Scientists had predicted that it should be evenly distributed, but the map shows a stronger concentration in the south half of the sky and a ’cold spot’ that cannot be explained by current understanding of physics. Laura Mersini-Houghton, theoretical physicist at the University of North Carolina at Chapel Hill, and Richard Holman, professor at Carnegie Mellon University, predicted that anomalies in radiation existed and were caused by the pull from other universes in 2005. Mersini-Houghton will be in Britain soon promoting this theory and, we expect, the hard evidence at the Hay Festival on May 31 and at Oxford on June 11.
Dr Mersini-Houghton believes her hypothesis has been proven from the Planck data that data has been used to create a map of light from when the universe was just 380,000 years old. "These anomalies were caused by other universes pulling on our universe as it formed during the Big Bang," she says. "They are the first hard evidence for the existence of other universes that we have seen."
Columbia University mathematician Peter Woit writes in his blog, Not Even Wrong, that in recent years there have been many claims made for “evidence” of a multiverse, supposedly found in the CMB data. "Such claims often came with the remark that the Planck CMB data would convincingly decide the matter. When the Planck data was released two months ago, I looked through the press coverage and through the Planck papers for any sign of news about what the new data said about these multiverse evidence claims. There was very little there; possibly the Planck scientists found these claims to be so outlandish that it wasn’t worth the time to look into what the new data had to say about them.
"One exception," Woit adds, "was this paper, where Planck looked for evidence of ’dark flow’. They found nothing, and a New Scientist article summarized the situation: ’The Planck team’s paper appears to rule out the claims of Kashlinsky and collaborators,’ says David Spergel of Princeton University, who was not involved in the work. If there is no dark flow, there is no need for exotic explanations for it, such as other universes, says Planck team member Elena Pierpaoli at the University of Southern California, Los Angeles. “You don’t have to think of alternatives.’"

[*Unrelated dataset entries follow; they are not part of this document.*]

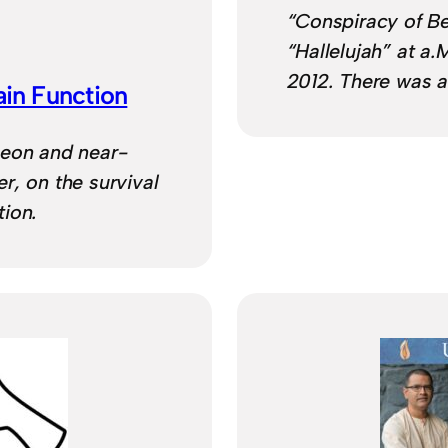
“Conspiracy of B
“Hallelujah” at a.
2012. There was a 
in Function
geon and near-
r, on the survival
ion.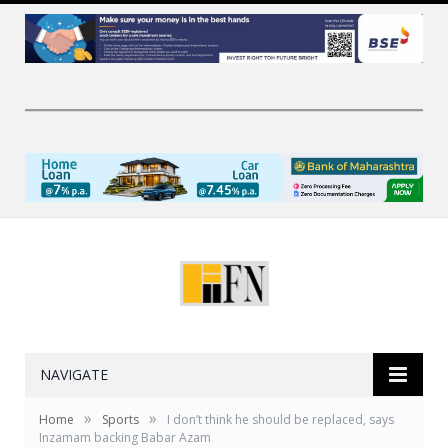
NAVIGATE
»
»
Home
Sports
I don’t think he should be replaced, says
Inzamam backing Babar Azam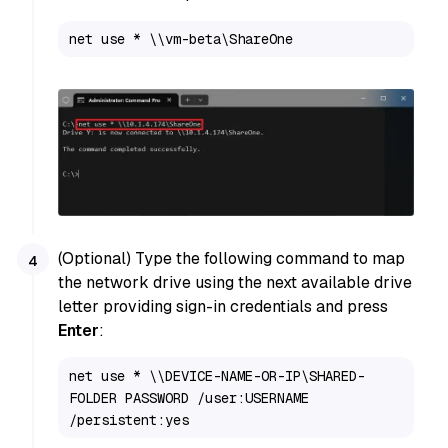
net use * \\vm-beta\ShareOne
(Optional) Type the following command to map
the network drive using the next available drive
letter providing sign-in credentials and press
Enter
:
net use * \\DEVICE-NAME-OR-IP\SHARED-
FOLDER PASSWORD /user:USERNAME 
/persistent:yes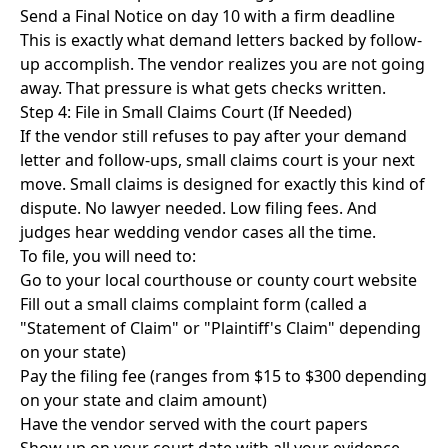
Send a Final Notice on day 10 with a firm deadline
This is exactly what
demand letters backed by follow-
up
accomplish. The vendor realizes you are not going
away. That pressure is what gets checks written.
Step 4: File in Small Claims Court (If Needed)
If the vendor still refuses to pay after your demand
letter and follow-ups, small claims court is your next
move. Small claims is designed for exactly this kind of
dispute. No lawyer needed. Low filing fees. And
judges hear wedding vendor cases all the time.
To file, you will need to:
Go to your local courthouse or county court website
Fill out a small claims complaint form (called a
"Statement of Claim" or "Plaintiff's Claim" depending
on your state)
Pay the filing fee (ranges from $15 to $300 depending
on your state and claim amount)
Have the vendor served with the court papers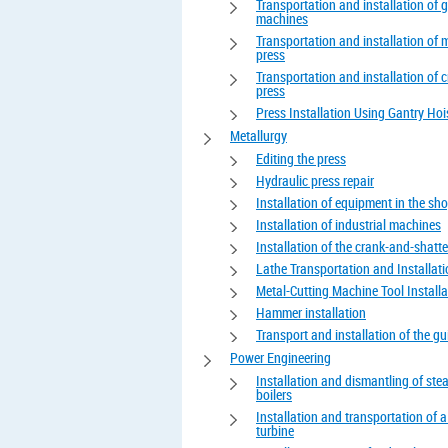
Transportation and installation of 
machines
Transportation and installation of 
press
Transportation and installation of 
press
Press Installation Using Gantry Hoi
Metallurgy
Editing the press
Hydraulic press repair
Installation of equipment in the sh
Installation of industrial machines
Installation of the crank-and-shatte
Lathe Transportation and Installat
Metal-Cutting Machine Tool Installa
Hammer installation
Transport and installation of the gui
Power Engineering
Installation and dismantling of st
boilers
Installation and transportation of 
turbine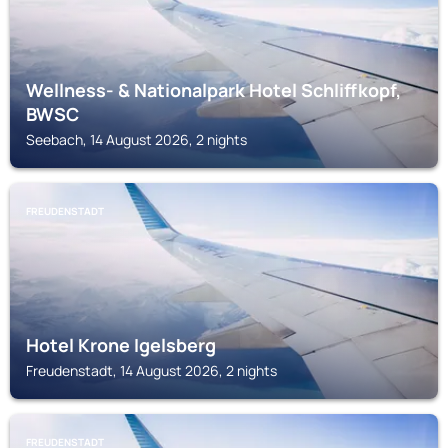
Wellness- & Nationalpark Hotel Schliffkopf,
BWSC
Seebach, 14 August 2026, 2 nights
FREUDENSTADT
Hotel Krone Igelsberg
Freudenstadt, 14 August 2026, 2 nights
FREUDENSTADT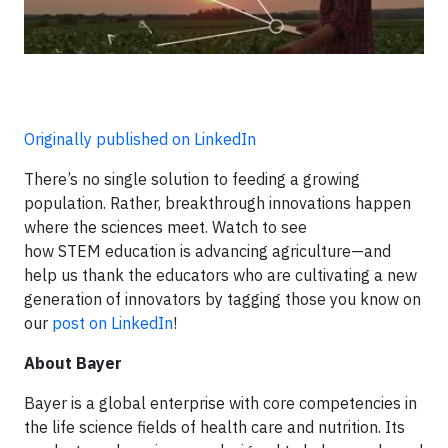
Originally published on LinkedIn
There’s no single solution to feeding a growing
population. Rather, breakthrough innovations happen
where the sciences meet. Watch to see
how STEM education is advancing agriculture—and
help us thank the educators who are cultivating a new
generation of innovators by tagging those you know on
our
post on LinkedIn
!
About Bayer
Bayer is a global enterprise with core competencies in
the life science fields of health care and nutrition. Its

"Dark Flow" sounds like a new SciFi Channel series. It’s not! The dark flow is controversial because the distribution of matter in the observed universe cannot account for it. Its existence suggests that some structure beyond the visible universe -- outside our "horizon" -- is pulling on matter in our vicinity.
Back in the Middle Ages, maps showed terrifying images of sea dragons at the boundaries of the known world. Today, scientists have observed strange new motion at the very limits of the known universe - kind of where you’d expect to find new things, but they still didn’t expect this. A huge swath of galactic clusters seem to be heading to a cosmic hotspot and nobody knows why.